■ **Problem description**
Copy the rows word for word, from the line containing "Which category has" through the end of the rows.

■ **Stored data**
_ _ _

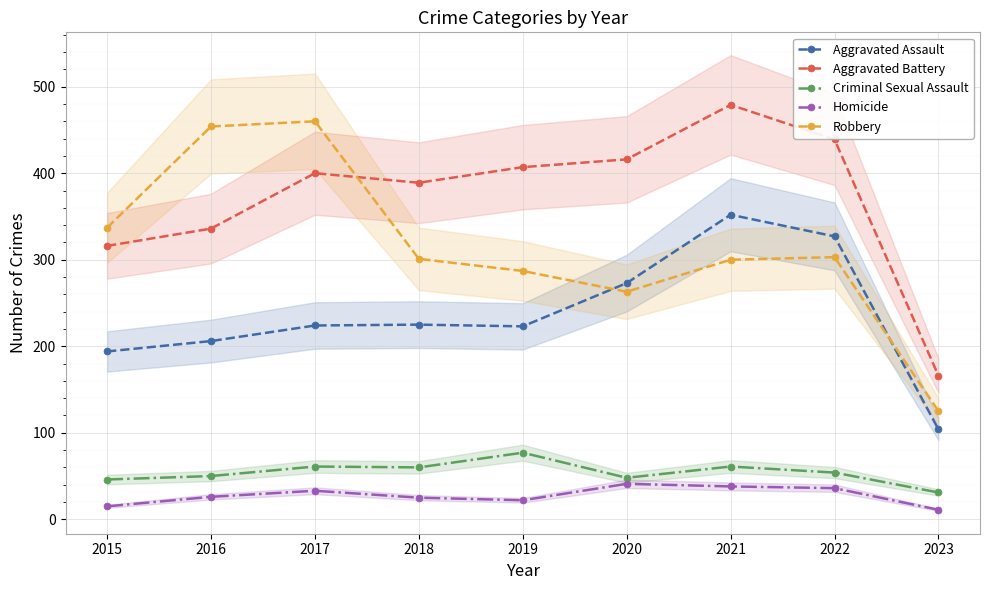

True or false: Aggravated Battery and Criminal Sexual Assault cross at least once.

False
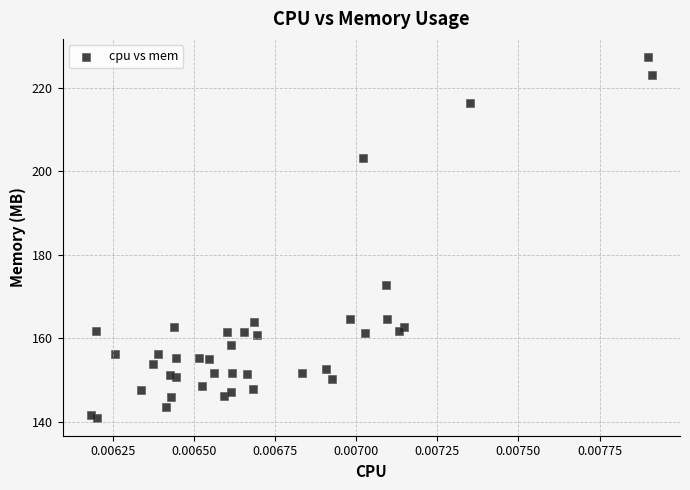

What Y value in the scatter plot is closest to 184?

172.7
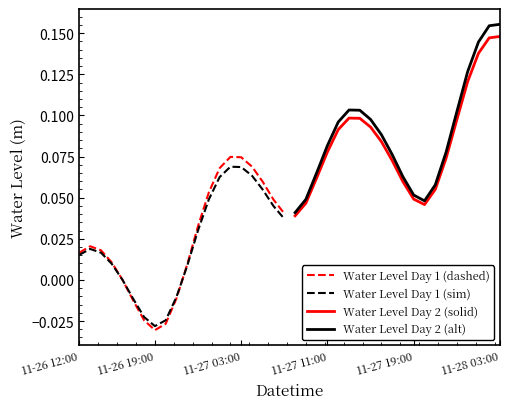

Which series ends up on top after the final intersection of Water Level Day 1 (sim) and Water Level Day 2 (solid)?

Water Level Day 2 (solid)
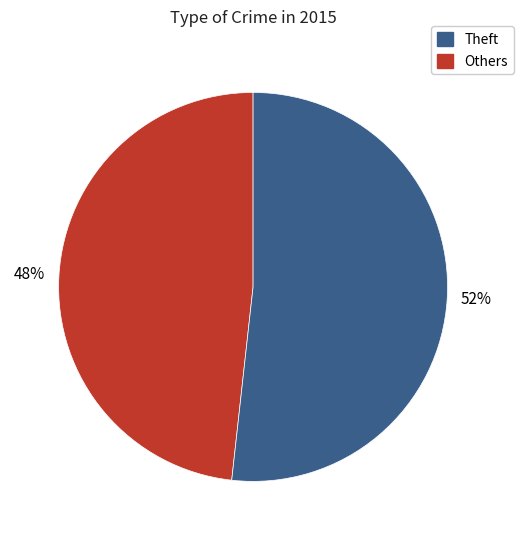

To the nearest percent, what is the average slice percentage?

50%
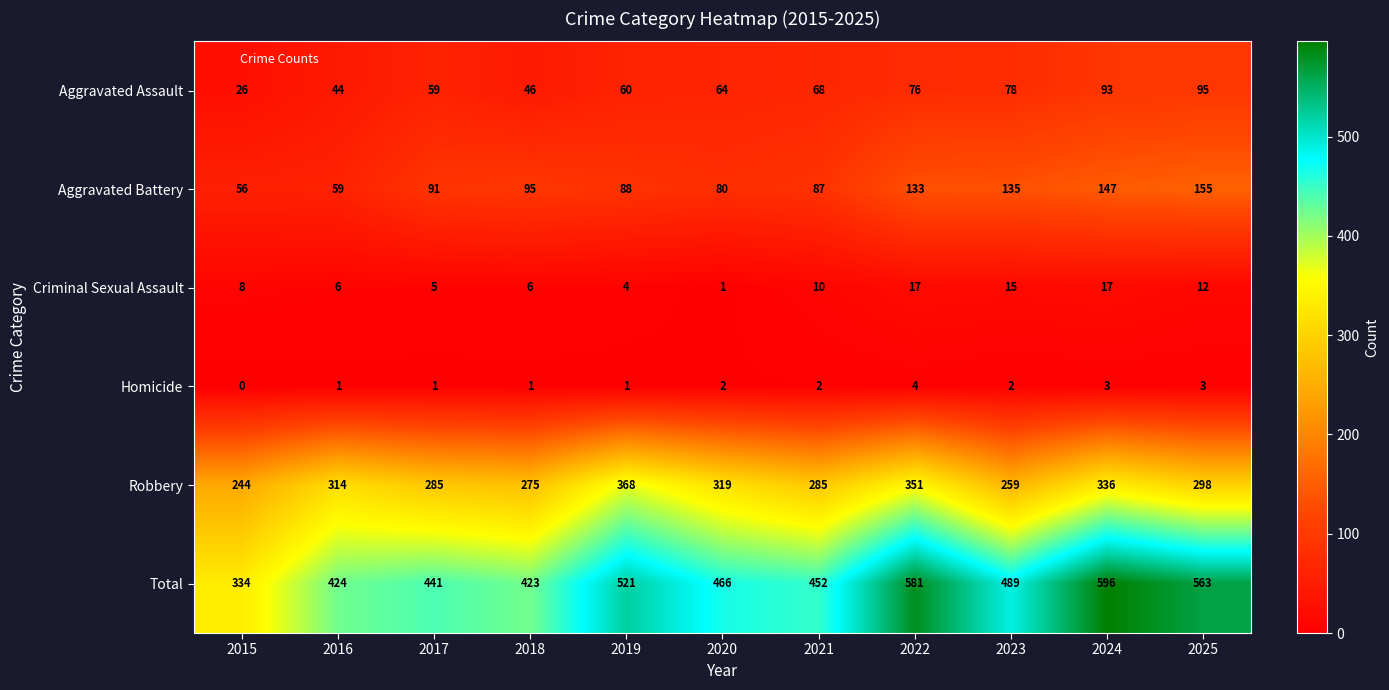

How many categories are shown in the chart?

11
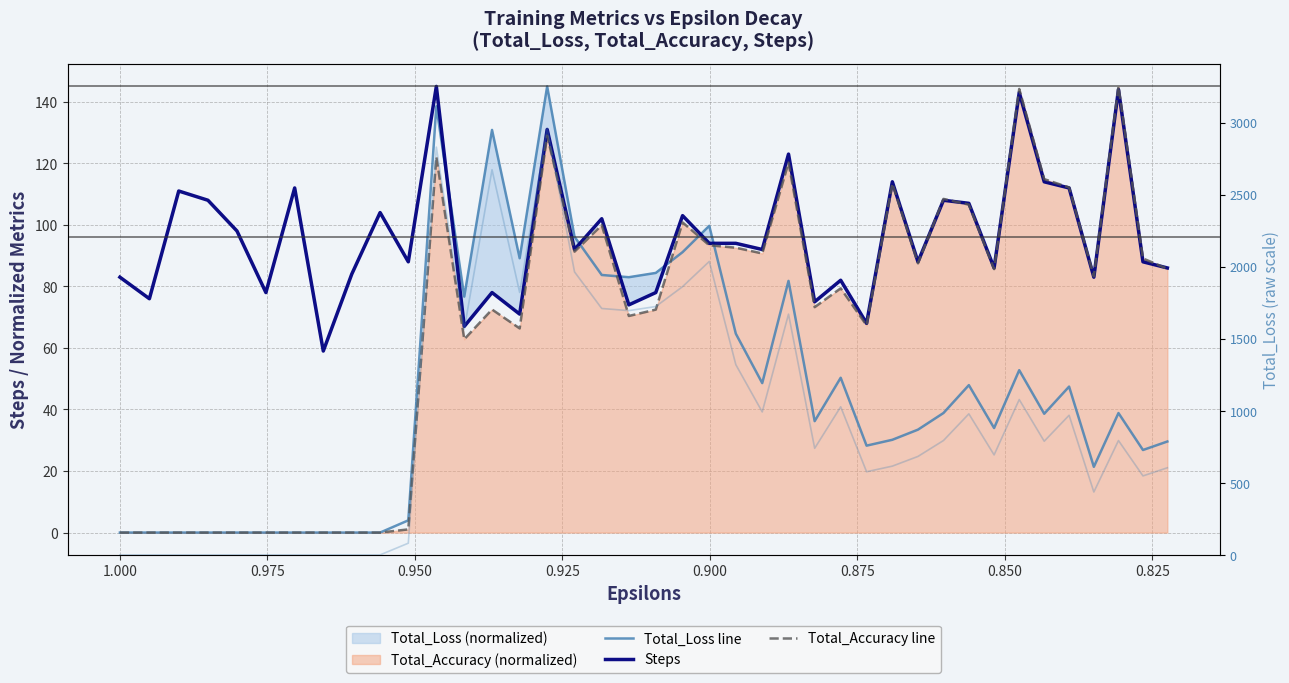

At how many categories does at least one series exceed 9?

40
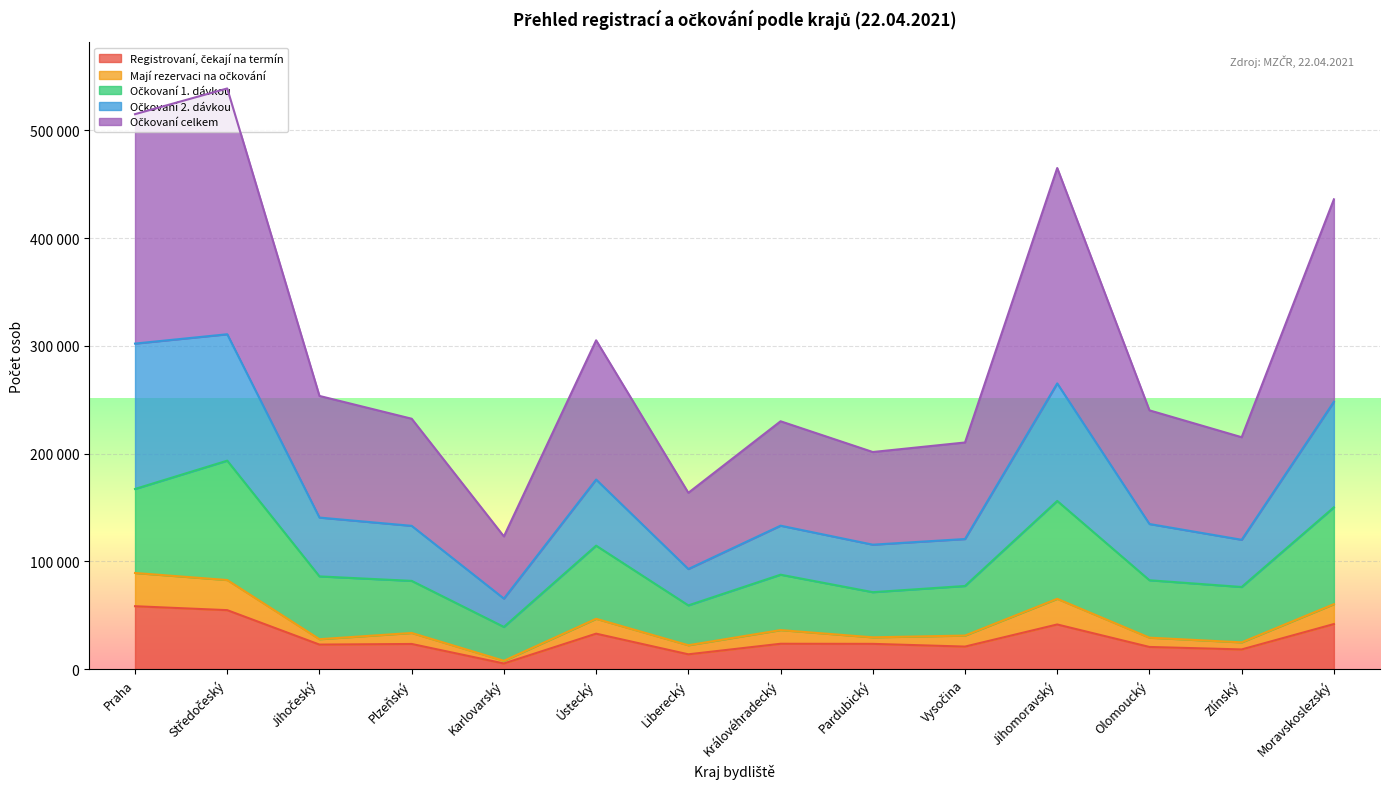

How many interior local valleys does the Mají rezervaci na očkování series have?

5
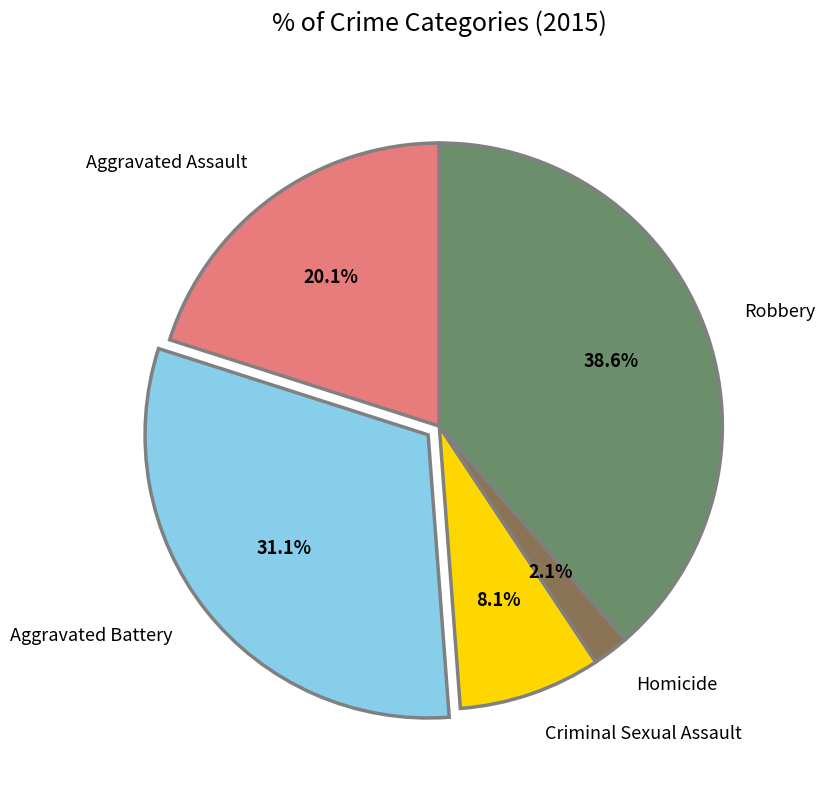

Approximately how many times larger is the value at Aggravated Assault compared to Robbery?

0.5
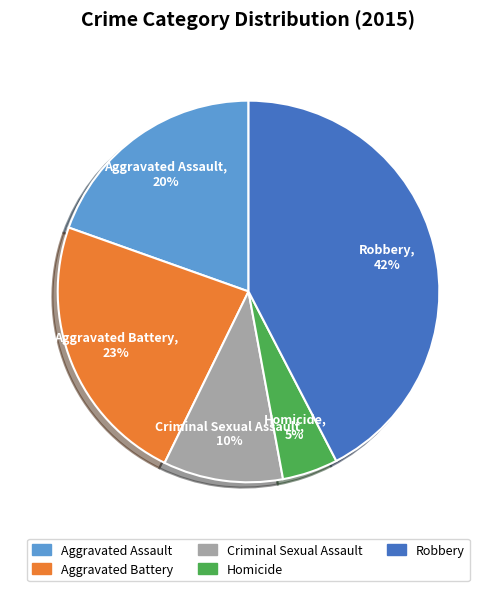

Combined, do Criminal Sexual Assault and Aggravated Assault account for over 50%?

No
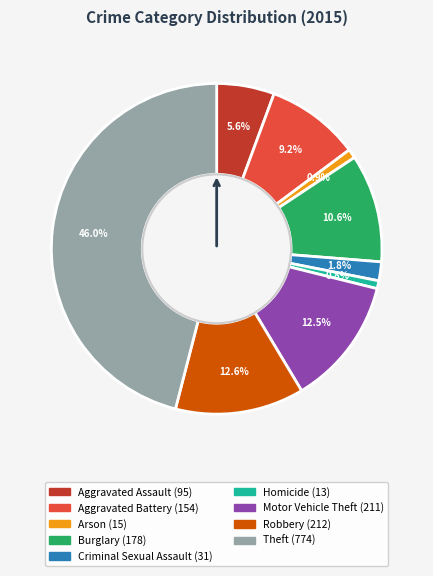

What percentage is NOT represented by Criminal Sexual Assault?

98.2%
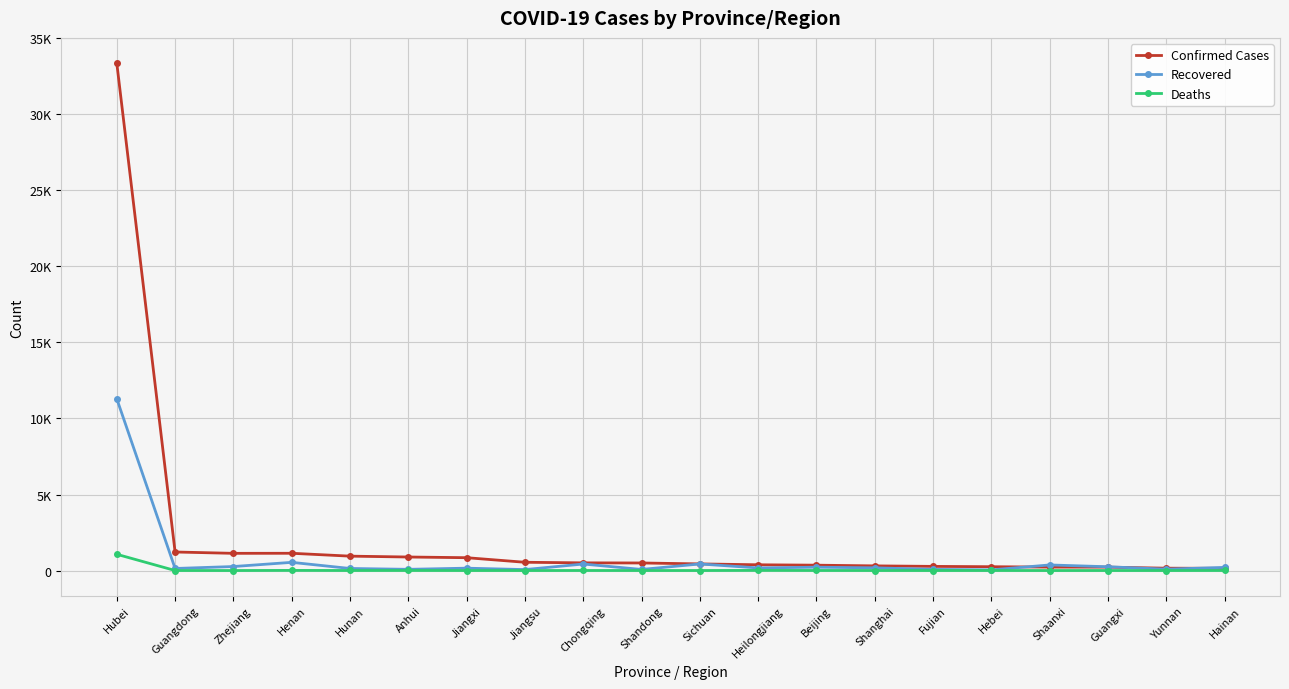

At Chongqing, list the series in order from largest to smallest.

Confirmed Cases, Recovered, Deaths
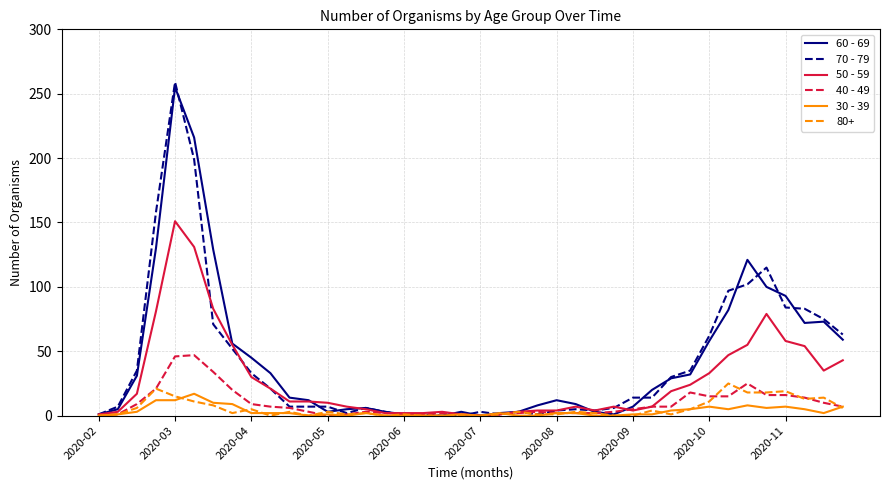

Which series has the widest spread of values?

70 - 79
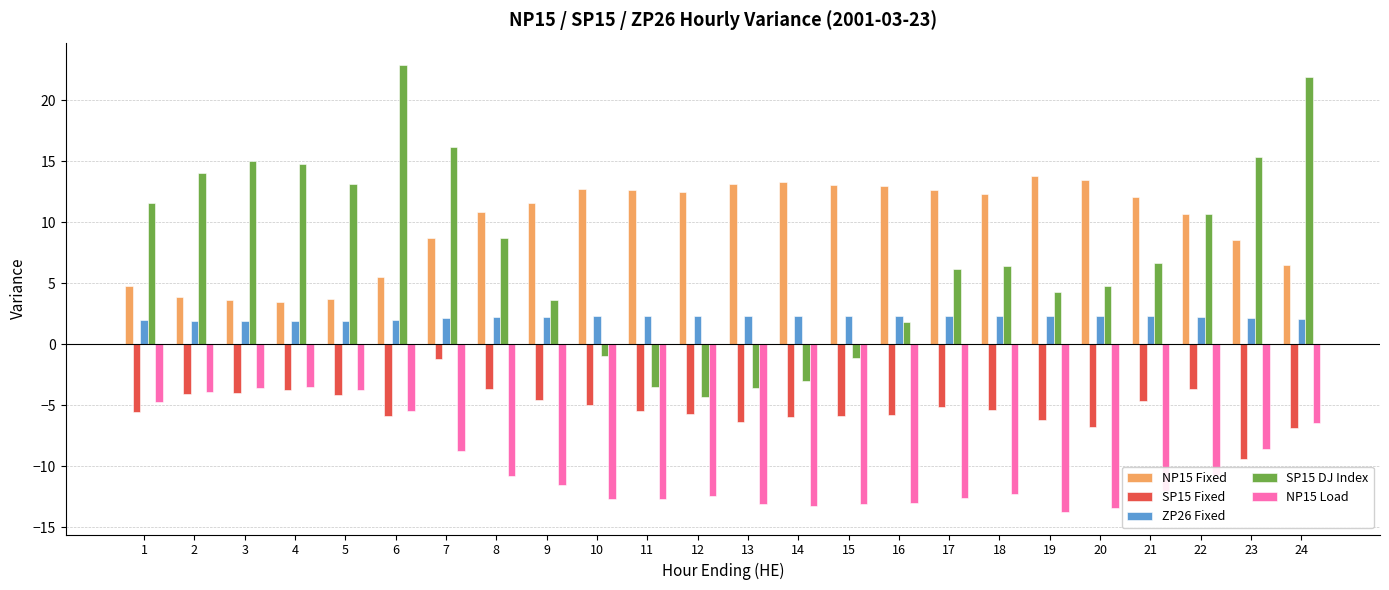

Which category has the lowest value across all series?

19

_ _ _

■ **Reply**
Which category has the lowest value across all series?

19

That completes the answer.